_Exercise instructions_.
Transcribe the lines from the start of the data below through the line with "and data protection.", word for word and nothing more.

_Data excerpts_.
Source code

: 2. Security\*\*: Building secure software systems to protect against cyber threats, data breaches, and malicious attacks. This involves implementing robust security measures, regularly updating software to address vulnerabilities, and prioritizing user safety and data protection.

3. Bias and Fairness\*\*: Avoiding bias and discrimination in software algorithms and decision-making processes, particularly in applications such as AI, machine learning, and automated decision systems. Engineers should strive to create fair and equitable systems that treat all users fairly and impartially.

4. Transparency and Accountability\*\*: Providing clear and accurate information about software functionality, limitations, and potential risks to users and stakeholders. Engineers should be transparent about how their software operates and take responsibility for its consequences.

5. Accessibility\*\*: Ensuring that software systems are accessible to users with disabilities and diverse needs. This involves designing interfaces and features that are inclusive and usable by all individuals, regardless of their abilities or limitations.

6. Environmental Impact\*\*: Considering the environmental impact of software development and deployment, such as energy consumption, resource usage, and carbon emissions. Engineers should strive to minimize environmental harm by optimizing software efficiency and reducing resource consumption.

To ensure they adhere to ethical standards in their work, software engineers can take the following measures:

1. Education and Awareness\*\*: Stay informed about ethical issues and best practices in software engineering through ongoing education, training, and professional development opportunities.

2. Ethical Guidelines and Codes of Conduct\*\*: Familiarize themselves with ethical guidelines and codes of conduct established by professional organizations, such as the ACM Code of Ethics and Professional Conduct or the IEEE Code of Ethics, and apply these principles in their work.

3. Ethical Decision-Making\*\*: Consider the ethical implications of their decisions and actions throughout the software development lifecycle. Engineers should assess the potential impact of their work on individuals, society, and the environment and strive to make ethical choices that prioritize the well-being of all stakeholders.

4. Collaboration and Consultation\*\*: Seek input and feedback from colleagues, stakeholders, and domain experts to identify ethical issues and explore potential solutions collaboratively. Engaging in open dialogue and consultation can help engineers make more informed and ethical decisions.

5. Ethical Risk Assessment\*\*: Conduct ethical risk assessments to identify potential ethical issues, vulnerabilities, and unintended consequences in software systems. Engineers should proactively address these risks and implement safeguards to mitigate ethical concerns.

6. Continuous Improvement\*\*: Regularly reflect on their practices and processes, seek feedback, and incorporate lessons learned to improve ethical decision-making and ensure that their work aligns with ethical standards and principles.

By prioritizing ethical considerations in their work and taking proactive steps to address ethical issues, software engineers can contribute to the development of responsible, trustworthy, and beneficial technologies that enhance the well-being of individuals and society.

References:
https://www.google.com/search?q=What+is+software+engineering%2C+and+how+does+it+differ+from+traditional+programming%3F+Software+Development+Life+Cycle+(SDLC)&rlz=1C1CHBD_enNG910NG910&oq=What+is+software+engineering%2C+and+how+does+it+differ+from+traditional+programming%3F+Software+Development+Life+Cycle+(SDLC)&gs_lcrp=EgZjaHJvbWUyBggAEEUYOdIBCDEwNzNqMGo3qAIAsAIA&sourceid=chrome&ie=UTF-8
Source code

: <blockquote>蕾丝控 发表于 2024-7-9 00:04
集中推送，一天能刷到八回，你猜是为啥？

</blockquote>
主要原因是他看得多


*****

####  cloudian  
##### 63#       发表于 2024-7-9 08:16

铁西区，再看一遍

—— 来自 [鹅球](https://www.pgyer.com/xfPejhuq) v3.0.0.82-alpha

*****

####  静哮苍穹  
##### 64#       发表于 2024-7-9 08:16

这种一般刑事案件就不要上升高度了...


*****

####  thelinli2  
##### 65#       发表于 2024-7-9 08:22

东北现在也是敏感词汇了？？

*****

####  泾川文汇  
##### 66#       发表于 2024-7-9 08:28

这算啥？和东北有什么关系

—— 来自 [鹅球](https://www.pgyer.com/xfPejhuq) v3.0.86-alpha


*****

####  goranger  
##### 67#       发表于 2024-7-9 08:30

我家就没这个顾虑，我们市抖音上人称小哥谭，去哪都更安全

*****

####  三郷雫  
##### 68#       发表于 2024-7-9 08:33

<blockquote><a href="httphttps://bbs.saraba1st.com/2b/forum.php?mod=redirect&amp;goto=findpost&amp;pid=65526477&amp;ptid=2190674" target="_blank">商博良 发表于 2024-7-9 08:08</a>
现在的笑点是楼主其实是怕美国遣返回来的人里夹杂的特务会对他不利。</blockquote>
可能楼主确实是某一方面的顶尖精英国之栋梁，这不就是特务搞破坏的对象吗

_Reply to the exercise_.
Source code

: 2. Security\*\*: Building secure software systems to protect against cyber threats, data breaches, and malicious attacks. This involves implementing robust security measures, regularly updating software to address vulnerabilities, and prioritizing user safety and data protection.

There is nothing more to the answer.